Avec un sens inné de la description du cauchemar américain (le quotidien des classes moyennes) et un talent époustouflant pour mettre en valeur le grotesque des situations, Joyce Maynard raconte ces quelques jours de flottement sentimental et criminel, où l'on ne sait plus qui, de Frank ou d'Adele, ces deux inadaptés fondamentaux, est au fond l'otage de l'autre.
Mieux vaut oublier ce que l'on sait de Joyce Maynard, 55 ans, qualifiée de "Françoise Sagan américaine" à ses débuts, en 1972, pour apprécier son nouveau roman. C'est d'ailleurs sans connaître l'identité de l'auteur que la critique a encensé Long week-end outre-Atlantique, où il est paru l'année dernière...
Voilà vraiment un livre très réussi, au ton très juste, à l'issue aussi dramatique que poignante. Joyce Maynard se met parfaitement dans la peau de son jeune narrateur, que ces quelques jours intenses feront brusquement grandir.
D'un fait divers, Maynard tire une tragédie au ralenti, un malentendu cerné de pelouses régulièrement tondues, une parenthèse que personne au fond n'a le droit de juger.
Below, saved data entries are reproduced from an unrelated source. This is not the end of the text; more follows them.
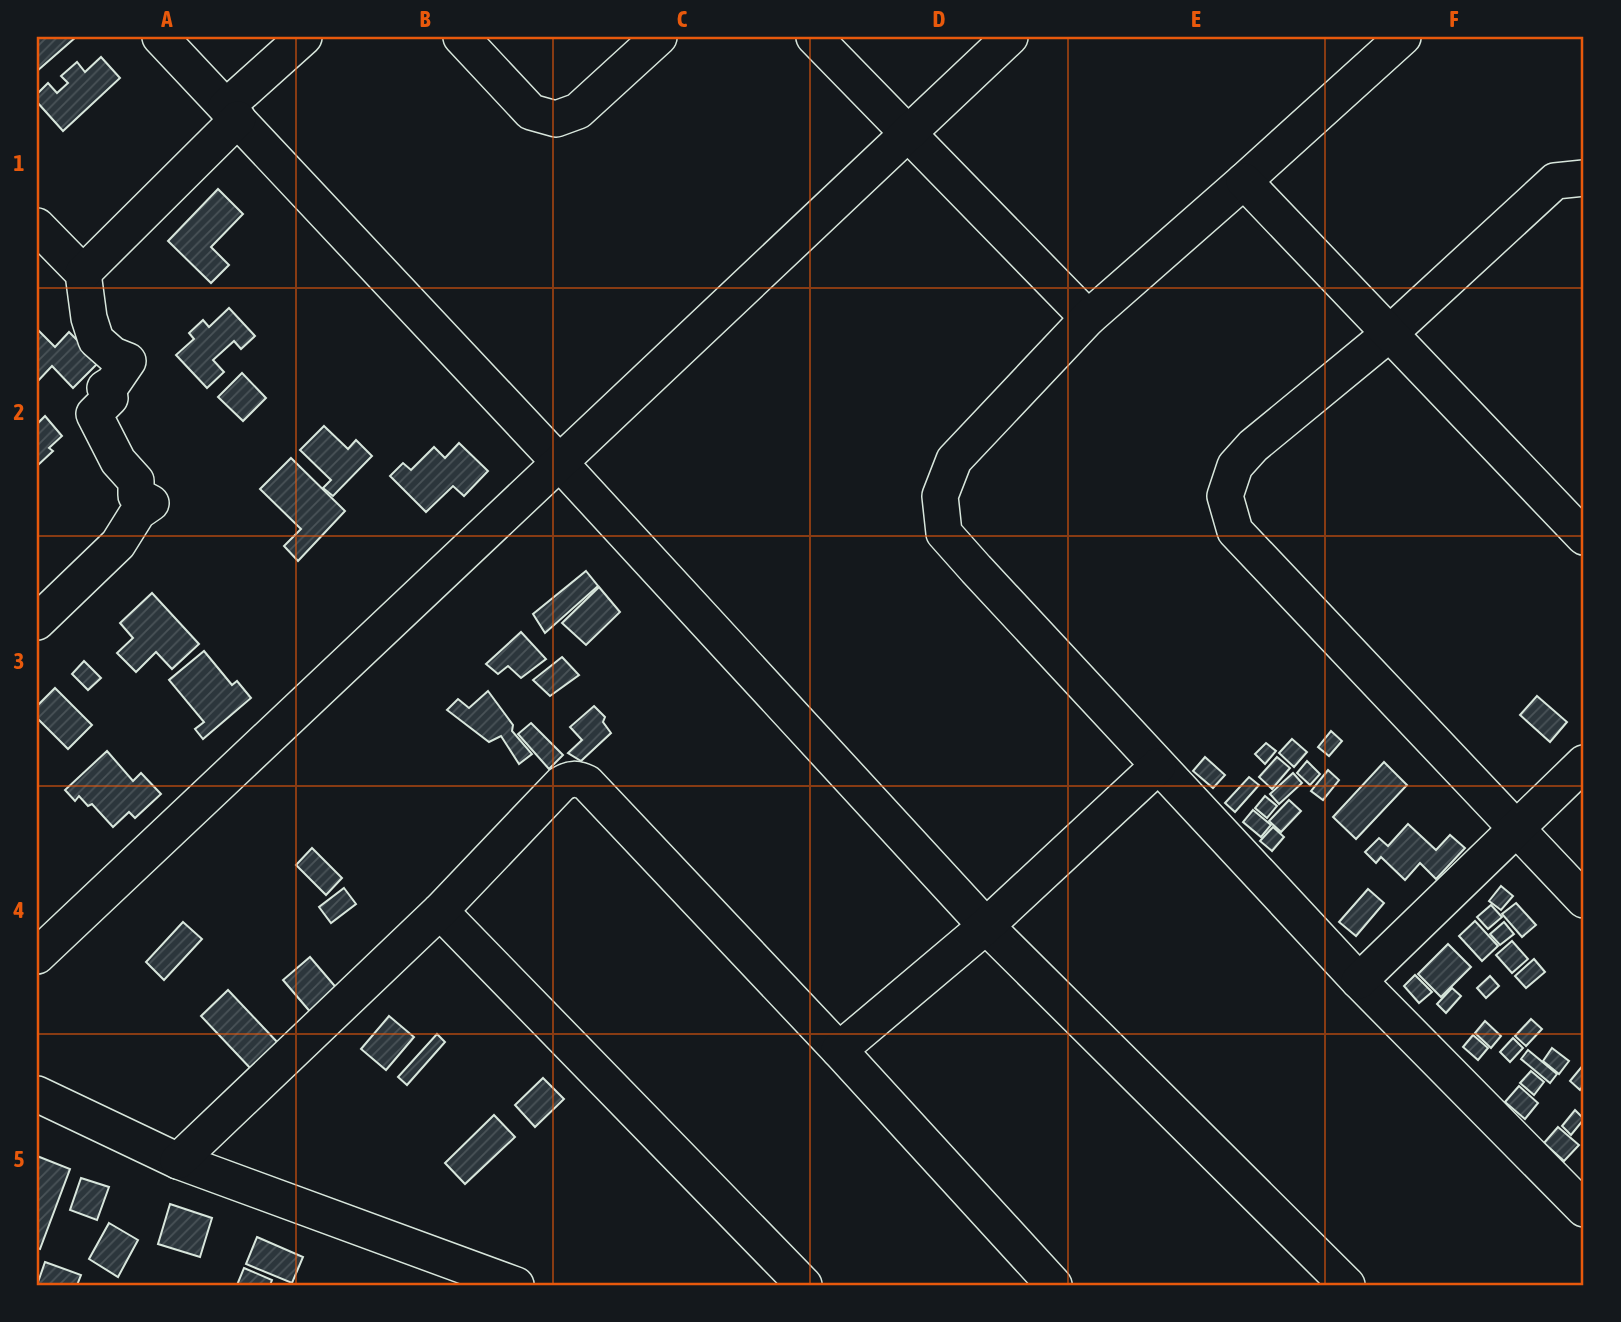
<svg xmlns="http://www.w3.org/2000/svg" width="1621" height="1322" font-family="'Asap Condensed',sans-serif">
  <defs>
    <pattern id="building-hatch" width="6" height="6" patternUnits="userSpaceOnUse" patternTransform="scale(1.75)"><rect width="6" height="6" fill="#2c363c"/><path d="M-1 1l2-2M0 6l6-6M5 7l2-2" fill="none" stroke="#4a5358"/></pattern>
  </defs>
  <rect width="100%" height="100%" fill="#14181c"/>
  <g fill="url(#building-hatch)" stroke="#d8e6dc" stroke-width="2">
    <path d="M37,37h39l-39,34z"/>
    <path d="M101,57l19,21 -57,53 -26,-29v-8l11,-11 9,10 11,-10 -7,-7 16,-14 8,10z"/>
    <path d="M218,189l25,25 -32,33 18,18 -18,18 -43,-42z"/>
    <path d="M229,308l26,28 -14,13 -7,-8 -21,19 11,12 -17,16 -31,-33 18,-16 -5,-6 14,-13 6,7z"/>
    <path d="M37,329l18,18 14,-15 30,30 -26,26 -21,-22 -15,16z"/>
    <path d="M242,373l24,25 -23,23 -25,-24z"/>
    <path d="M45,416l17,20 -13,12 4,3 -16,15v-42z"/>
    <path d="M324,426l24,23 8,-9 16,16 -39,40 -10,-8 8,-8 -31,-30z"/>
    <path d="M459,443l29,28 -24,25 -11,-10 -27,26 -36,-36 13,-13 8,7 23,-23 11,11z"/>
    <path d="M291,458l54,53 -47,50 -14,-15 17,-17 -41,-40z"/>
    <path d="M586,571l12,15 -53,47 -12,-19z"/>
    <path d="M599,587l21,25 -34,33 -24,-22z"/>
    <path d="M152,593l47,51 -27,25 -16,-17 -20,20 -19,-19 16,-15 -13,-15z"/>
    <path d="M521,632l25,27 -25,19 -13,-12 -10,8 -12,-10z"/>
    <path d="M204,651l28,34 5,-4 14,17 -48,41 -8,-10 9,-7 -35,-42z"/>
    <path d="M562,657l17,18 -29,21 -17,-16z"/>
    <path d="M84,661l17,17 -13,12 -16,-16z"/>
    <path d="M55,688l37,37 -24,24 -31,-31v-12z"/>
    <path d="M488,691l25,34 -1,6 20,23 -13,10 -18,-28 -12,6 -42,-32 11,-11 11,9z"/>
    <path d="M1537,696l30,26 -17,20 -30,-27z"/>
    <path d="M594,706l11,11 -2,5 8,11 -30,28 -13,-8 14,-13 -12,-13z"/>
    <path d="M531,723l32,32 -14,14 -31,-35z"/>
    <path d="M1331,731l11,10 -13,15 -11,-9z"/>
    <path d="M1292,739l15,13 -13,15 -15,-14z"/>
    <path d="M1266,743l10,8 -11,13 -10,-10z"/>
    <path d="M107,751l26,30 8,-8 20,21 -26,24 -6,-6 -16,15 -21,-23 -4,2 -9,-10 -4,5 -10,-11z"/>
    <path d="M1205,757l20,18 -12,13 -20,-17z"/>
    <path d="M1277,757l13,11 -18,21 -13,-12z"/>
    <path d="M1307,761l13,13 -10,11 -13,-12z"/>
    <path d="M1384,762l23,23 -51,54 -23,-22z"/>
    <path d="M1328,770l11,10 -16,20 -12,-9z"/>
    <path d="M1293,773l9,10 -23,21 -9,-10z"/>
    <path d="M1249,777l10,8 -24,27 -10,-9z"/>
    <path d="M1265,796l12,10 -10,12 -12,-10z"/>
    <path d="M1289,800l12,11 -20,21 -12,-11z"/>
    <path d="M1253,810l18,15 -10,12 -18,-15z"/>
    <path d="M1408,824l28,26 14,-15 15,13 -29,31 -16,-16 -15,17 -24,-23 -5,6 -11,-11 14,-14 9,8z"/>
    <path d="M1273,827l11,10 -12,14 -12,-10z"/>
    <path d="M312,848l30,30 -16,17 -30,-30z"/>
    <path d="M1501,886l12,10 -12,14 -12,-9z"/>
    <path d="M344,888l12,16 -25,19 -12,-16z"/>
    <path d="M1368,889l16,14 -28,33 -17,-14z"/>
    <path d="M1516,903l20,22 -14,12 -20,-23z"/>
    <path d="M1491,905l11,12 -14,12 -11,-12z"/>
    <path d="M1475,921l23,25 -16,15 -23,-25z"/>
    <path d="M183,922l19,17 -38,41 -18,-18z"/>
    <path d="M1504,922l10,12 -14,11 -10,-11z"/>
    <path d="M1512,941l16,18 -16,14 -16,-18z"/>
    <path d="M1448,944l23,23 -30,30 -23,-23z"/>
    <path d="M310,957l29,34 -27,23 -29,-34z"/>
    <path d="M1534,959l11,13 -19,16 -11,-12z"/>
    <path d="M1415,975l17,17 -13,11 -15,-17z"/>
    <path d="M1490,976l9,10 -13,12 -9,-10z"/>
    <path d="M1452,988l9,8 -15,17 -9,-9z"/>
    <path d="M228,990l51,54 -27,26 -51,-54z"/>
    <path d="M389,1016l25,21 -28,33 -25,-21z"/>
    <path d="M1531,1019l11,10 -16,17 -11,-10z"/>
    <path d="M1485,1021l16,15 -10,12 -16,-15z"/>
    <path d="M437,1034l8,8 -38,43 -9,-8z"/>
    <path d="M1473,1035l15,13 -10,12 -15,-13z"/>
    <path d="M1513,1038l10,10 -13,14 -10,-10z"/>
    <path d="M1552,1048l17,13 -10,13 -16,-13z"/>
    <path d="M1528,1050l29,24 -7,9 -29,-24z"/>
    <path d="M1584,1064v20l-4,6 -10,-9z"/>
    <path d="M1531,1071l13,11 -10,13 -14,-12z"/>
    <path d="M543,1078l21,21 -29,28 -20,-22z"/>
    <path d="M1519,1086l19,17 -13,16 -20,-17z"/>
    <path d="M1575,1110l9,9 -13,16 -9,-9z"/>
    <path d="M494,1115l21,22 -50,47 -20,-21z"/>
    <path d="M1558,1127l21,18 -15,16 -20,-18z"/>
    <path d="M37,1156l33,13 -30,80 -3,-1z"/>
    <path d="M81,1178l28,9 -12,33 -27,-10z"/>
    <path d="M170,1204l42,14 -12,39 -42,-13z"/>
    <path d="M109,1223l29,17 -20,37 -29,-18z"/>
    <path d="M257,1237l46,20 -11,26 -46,-19z"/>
    <path d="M45,1262l36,13 -4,10h-40z"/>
    <path d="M244,1268l28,12 -2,5h-33z"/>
  </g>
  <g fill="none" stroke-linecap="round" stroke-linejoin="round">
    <defs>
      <g id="minor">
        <path d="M160,37l400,426 426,463 361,359"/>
        <path d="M461,37l70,75 25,7 22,-8 81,-74"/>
        <path d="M814,37l274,281"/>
        <path d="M1403,37l-159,144 -156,137 -134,142 -14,36 4,37 32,36 383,412 225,228"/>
        <path d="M226,107l78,-70"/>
        <path d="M1584,178l-29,3 -166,153 -136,112 -18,20 -10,30 10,35 349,369"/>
        <path d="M1244,181l340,356"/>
        <path d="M37,226l46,47 6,45 7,22 17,15 15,6 -15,22 -8,5 5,10 -16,16 24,47 18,20v14l15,8 -13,9 -20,32 -81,78"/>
        <path d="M83,273l155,-154"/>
        <path d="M440,911l364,374"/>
        <path d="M37,956l973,-919"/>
        <path d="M1359,981l225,-218"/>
        <path d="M37,1094l141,67 338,124"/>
        <path d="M178,1161l262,-250 121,-127c10,-6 15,-6 26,-1l252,267"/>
        <path d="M1054,1285l-215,-235 147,-124 172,-160"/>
      </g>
    </defs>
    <use href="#minor" stroke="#d8e6dc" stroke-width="38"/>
    <use href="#minor" stroke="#14181c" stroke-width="35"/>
  </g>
  <path fill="none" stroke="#e8590c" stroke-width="2" stroke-opacity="0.55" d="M296,37v1248M553,37v1248M810,37v1248M1068,37v1248M1325,37v1248M37,288h1547M37,536h1547M37,786h1547M37,1034h1547"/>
  <rect width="1621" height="1322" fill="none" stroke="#14181c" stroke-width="77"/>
  <rect x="38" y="38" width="1544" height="1246" fill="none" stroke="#e8590c" stroke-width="2.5"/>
  <g font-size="23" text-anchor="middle" font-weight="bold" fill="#e8590c">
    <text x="167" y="27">A</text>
    <text x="425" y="27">B</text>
    <text x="682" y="27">C</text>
    <text x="939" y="27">D</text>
    <text x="1196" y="27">E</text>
    <text x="1454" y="27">F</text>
    <text x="19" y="171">1</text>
    <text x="19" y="420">2</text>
    <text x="19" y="669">3</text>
    <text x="19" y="918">4</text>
    <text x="19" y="1167">5</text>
  </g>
</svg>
Il n'y a que les écrivains pour deviner ce qui se déroule dans ces cas-là. Pour les autres, il s'agit de trois lignes dans un journal, à la rubrique Société. C'est beaucoup plus que cela : des après-midi soudain lumineux, la certitude que la vie prend enfin sa vitesse de croisière, des heures que les héros conjugueront à l'imparfait...
On reçoit Long Week-end comme une claque. Joyce Maynard a retrouvé des bribes de temps perdu, ces instants qui paraissaient enfuis à jamais, ces sensations qui étaient trop compliquées pour mettre des mots dessus. Elle fait ça l'air de rien, comme quand elle évoque les enfants de divorcés. «Où que soit votre foyer existent toujours l'autre endroit, l'autre personne qui vous appellent. Viens. Reviens.» Il paraît que Jason Reitman (Juno) envisage de tourner le film. Normalement, ça ne devrait pas être mal.
Comment un livre sur l'enfermement peut-il être aussi élastique et oxygéné, allègre et solaire ?...
D'une grandeur d'âme exemplaire, les personnages ont l'art de l'analyse in petto. Ruminées avec candeur, leurs petites remarques sur les autres et sur eux-mêmes rythment en sourdine cette aventure initiatique qui n'a qu'un moteur, qu'une vibration : «qu'il se passe quelque chose». Rien d'étonnant à ce que ce livre haletant, et très visuel, ait déjà été repéré par Jason Reitman, qui vient d'en tourner l'adaptation pour le cinéma.